Permitting – September 2015

Cemex Granted Permit Approval in Ohio

The Fairborn, Ohio, city council overruled an earlier city planning board decision and granted Cemex rezoning of two Xenia Twp., Ohio, parcels. The decision allows the company to use the land located 250 feet from residential properties on West Enon and West Hyde Roads as quarries.

Mining operations are estimated to begin in 2019. The mining plan begins in the southwest part of the property, proceeds east, then north, and finishes in the parcel in Bath Township that is currently zoned for mining.

Cemex’s Fairborn plant is one of two operating cement plants in the state of Ohio. The company stated that, “Continuing our mining operations will supply U.S.-produced cement for local roads, schools and other infrastructure projects in Ohio, keep quality jobs in the Fairborn area, and continue to support local vendors and companies that assist us in our operations.”

Martin Marietta Lands Site Approval in Colorado

According to the Coloradoan, a hotly disputed proposal to build an asphalt and concrete distribution center in Greeley, Colo., received a green light. The Weld County, Colo., commissioners approved a proposal by Martin Marietta to develop a 133-acre site, about a half mile south of U.S. Highway 34 off Weld County Road 13, to supply construction materials.

The commissioners said the proposal meets the standards of the county’s land-use code and comprehensive plan. The U.S. 34 corridor can support many types of uses, including industrial, residential and commercial, said Commissioner Barbara Kirkmeyer.

The unanimous decision came after an all-day hearing during which dozens of people testified for and against the proposal. Supporters, including representatives of business groups and the construction industry, said the project is needed to meet the region’s growing need for asphalt and concrete.

Pennsylvania Operation Under Scrutiny for Dumping

Whitehall Township, Pa., officials, undeterred by trucks rumbling into Coplay Aggregates property with alternative fill material, still hope to halt the process, according to a report in The Morning Call.
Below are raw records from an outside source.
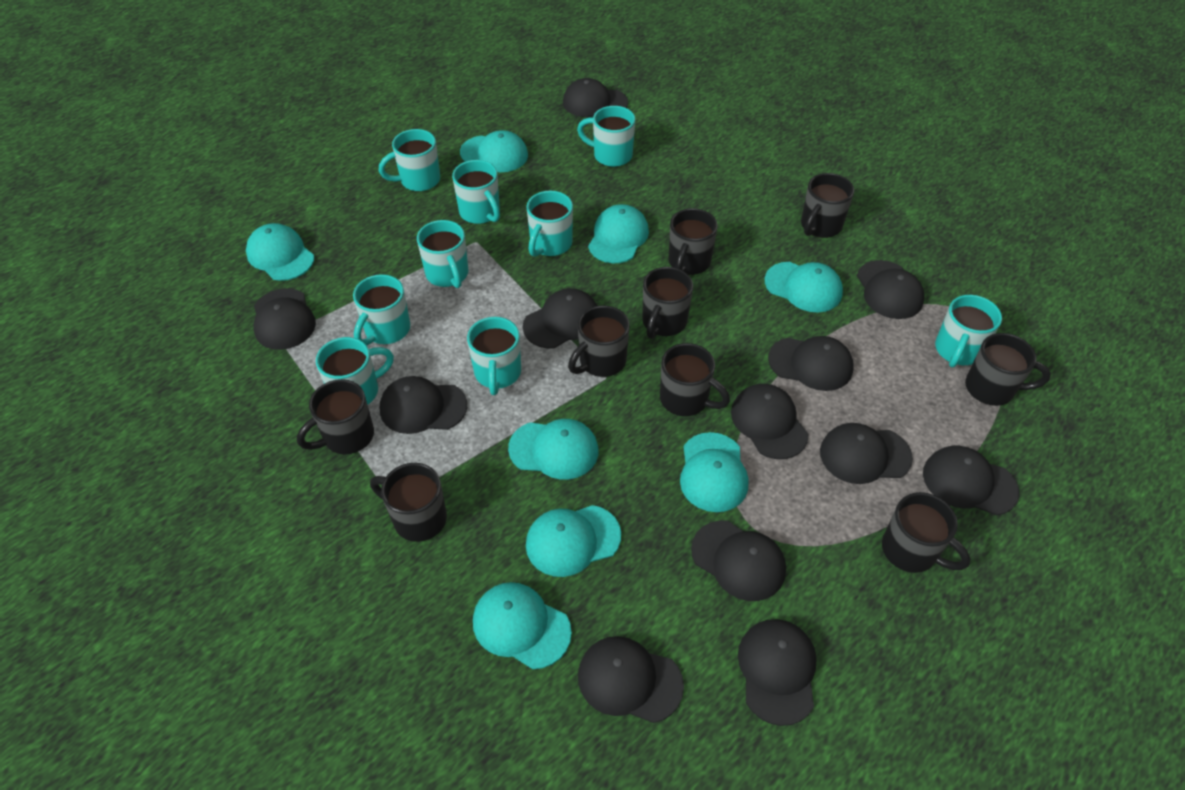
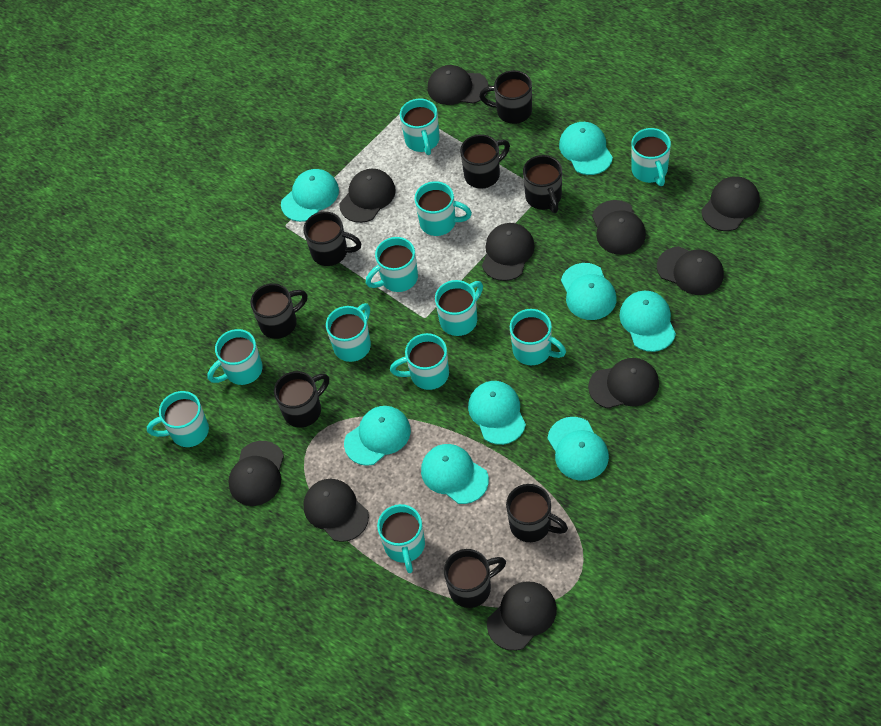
black cap: [254,288,316,350] [380,376,467,434] [523,288,598,348] [563,78,628,117] [578,636,684,723] [691,520,786,601] [731,384,808,459] [738,619,817,726] [768,336,854,391] [820,423,913,484] [857,260,924,319] [923,446,1020,515] = 12 -> [228,441,284,506] [303,479,369,542] [339,169,396,223] [427,65,489,105] [482,223,535,281] [487,581,557,651] [588,358,659,409] [592,200,646,255] [657,246,724,295] [701,176,760,231] = 10
black mug: [297,379,374,454] [370,463,447,542] [568,306,630,377] [642,267,693,339] [660,343,730,416] [668,208,717,275] [801,173,854,238] [882,492,970,573] [965,333,1051,406] = 9 -> [250,283,308,339] [274,371,329,428] [303,212,362,266] [444,549,506,608] [460,134,510,189] [479,70,532,124] [506,484,568,542] [523,155,562,213] = 8
turquoise mug: [316,337,394,405] [353,274,410,345] [379,129,440,191] [417,220,468,288] [452,160,500,224] [467,317,521,395] [527,191,573,257] [577,106,635,167] [935,295,1002,368] = 9 -> [147,391,209,447] [207,329,263,385] [326,303,371,362] [366,237,418,292] [377,504,425,573] [390,333,449,390] [400,99,440,155] [414,181,472,236] [435,280,483,336] [510,309,566,365] [631,128,671,186] = 11

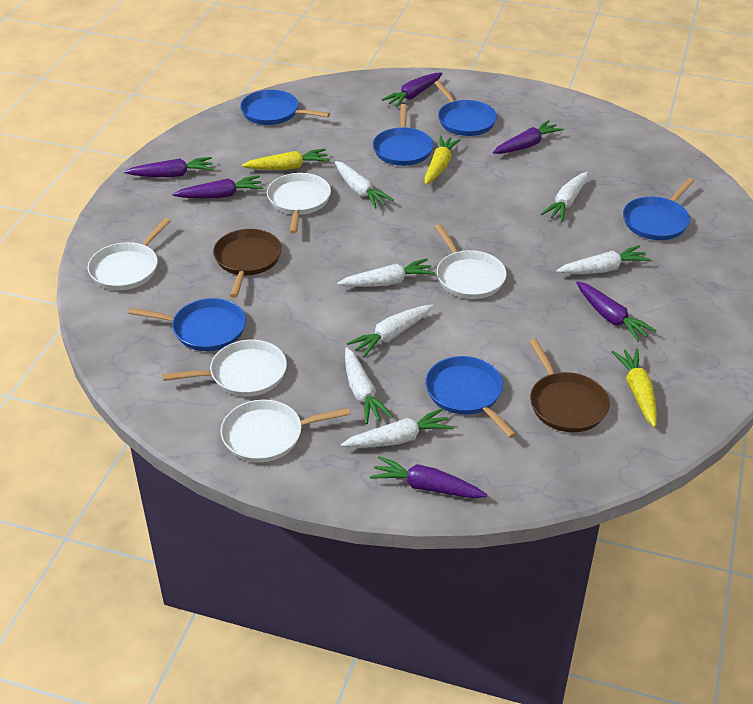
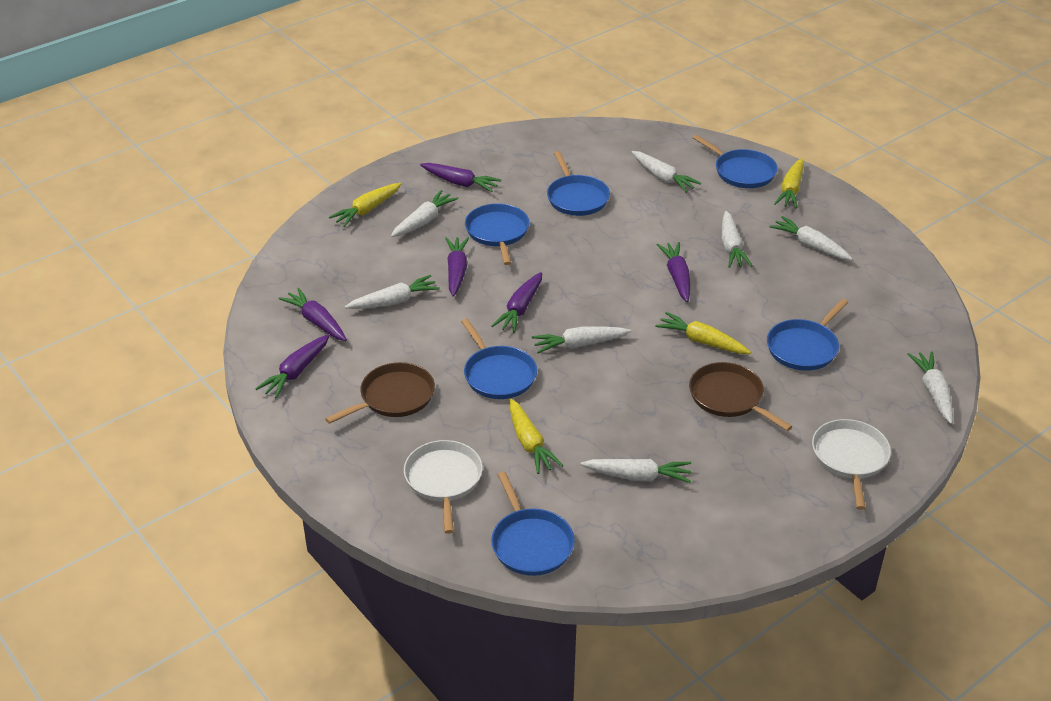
white carrot: [335,161,394,209] [337,258,435,287] [341,408,453,448] [345,347,393,424] [347,305,433,358] [541,172,588,222] [556,245,651,274] = 7 -> [345,275,440,309] [391,190,459,237] [532,326,631,353] [580,459,691,483] [632,151,701,193] [722,211,753,268] [769,216,853,260] [907,351,953,424] = 8
white pan: [88,218,171,290] [162,340,287,396] [221,399,350,462] [267,173,331,234] [435,224,507,299] = 5 -> [404,440,483,534] [812,419,891,510] = 2
yellow carrot: [242,149,330,170] [424,136,461,185] [612,348,657,427] = 3 -> [329,183,401,227] [509,398,563,474] [655,312,751,354] [774,158,804,209] = 4

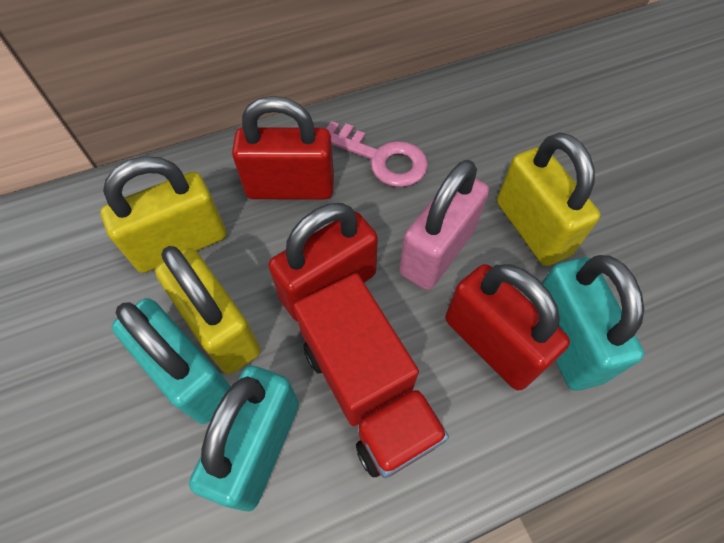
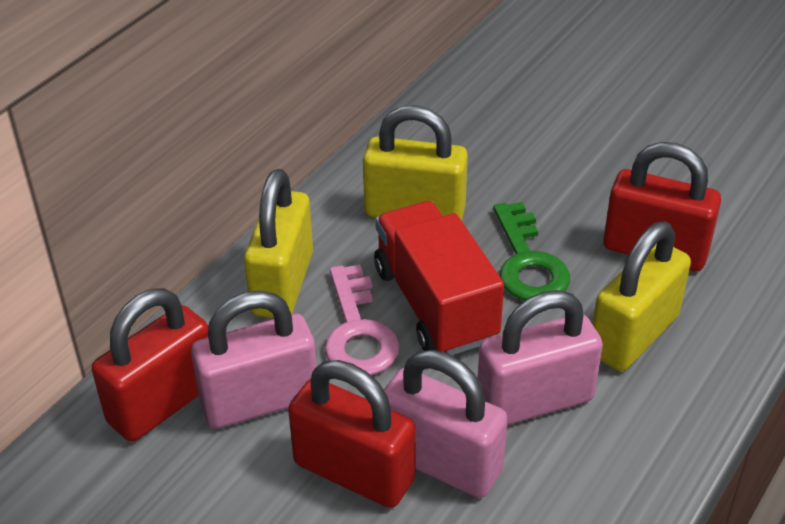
green key: none = 0 -> [493,202,570,301] = 1
pink padlock: [399,160,489,290] = 1 -> [191,290,317,429] [384,350,508,498] [477,290,603,425] = 3
turquoise padlock: [112,298,231,424] [189,366,299,512] [530,255,644,390] = 3 -> none = 0

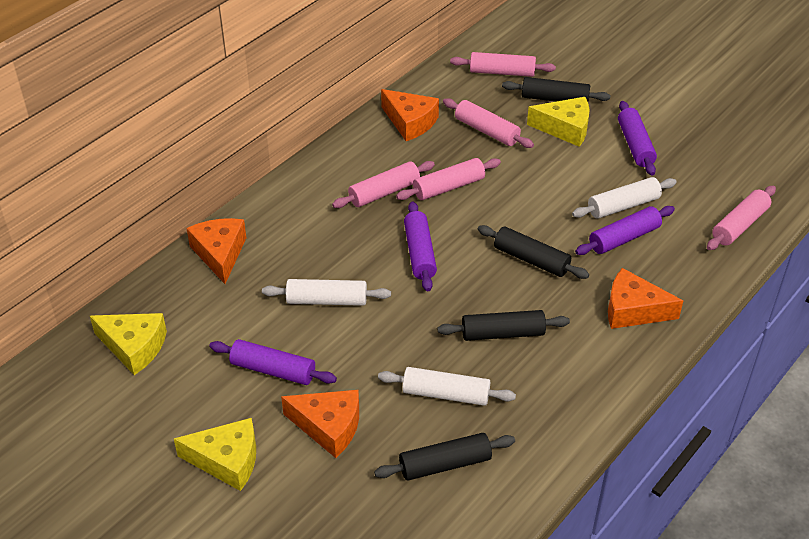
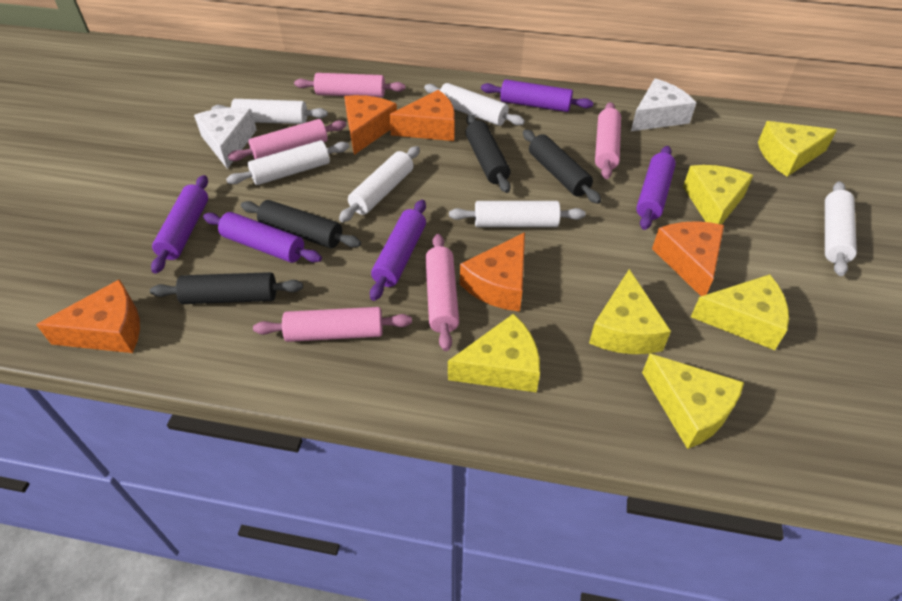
orange cheese: [186,218,246,284] [281,390,359,458] [381,89,439,141] [608,268,683,329] = 4 -> [36,279,140,353] [344,95,397,155] [389,90,455,141] [460,232,525,312] [652,221,724,296] = 5
purple rolling pin: [209,339,337,385] [404,201,437,291] [575,206,675,255] [618,101,657,176] = 4 -> [151,175,208,274] [203,212,322,263] [370,200,426,301] [481,79,594,112] [636,146,676,230] = 5
white cheese: none = 0 -> [194,108,257,169] [631,78,696,131] = 2
white rolling pin: [262,279,391,306] [378,367,516,406] [572,177,677,219] = 3 -> [211,99,328,124] [226,140,349,185] [339,146,420,222] [424,83,525,126] [449,201,586,227] [825,181,857,276] = 6
yellow cheese: [90,313,167,375] [174,418,256,491] [527,97,590,147] = 3 -> [448,313,540,393] [589,269,671,354] [642,354,744,449] [683,165,753,225] [691,274,789,350] [758,121,837,177] = 6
Township commissioners are requesting the Zoning Hearing Board consider vacating its 2012 decision to allow Coplay Aggregates to deposit fill on the property. The commissioners argue that the company’s switch to a different type of fill material should invalidate the approval.

“It’s not something we wanted to do, but it’s something we felt like we had to do,” Commissioner President Linda Snyder said of the request for the zoning board.

Coplay Aggregates secured approval from the Pennsylvania Department of Environmental Protection in July to dump regulated fill, rather than just clean fill, into abandoned quarries in their pursuit to re-purpose the space at 5101 Beekmantown Road. Regulated fill consists of soil, rock, stone, dredged material, used asphalt, historic fill, brick and block, or concrete from construction or demolition activities.

The DEP regularly tests samples of the fill since it could contain hazardous materials that clean fill – consisting of materials that don’t contain contaminants – does not. For years, Coplay Aggregates used clean fill at the quarry and township leaders, citing company violations in the past, were troubled to learn about the new permit approval they said came without scrutiny.

Canadian Quarry Seeks Permit

According to the Revelstoke Times, Revelstoke, Canada, council asked for more information about the environmental impact of a proposed gravel pit before issuing a development permit. However, the decision on whether or not the gravel pit will be authorized rests with the provincial government.

Revelstoke Sand & Gravel applied to develop an 8.1 hectare quarry on Crown land off Westside Road, across the Columbia River from the golf course. The quarry would be located 200 m from the river, and about 600 m from the clubhouse. The company plans to extract about 10,000 cu. m of aggregate from the pit every year over the first five years of operation.

They have filed two applications – a land use application with the province for use of Crown land, and a development permit application with the City of Revelstoke.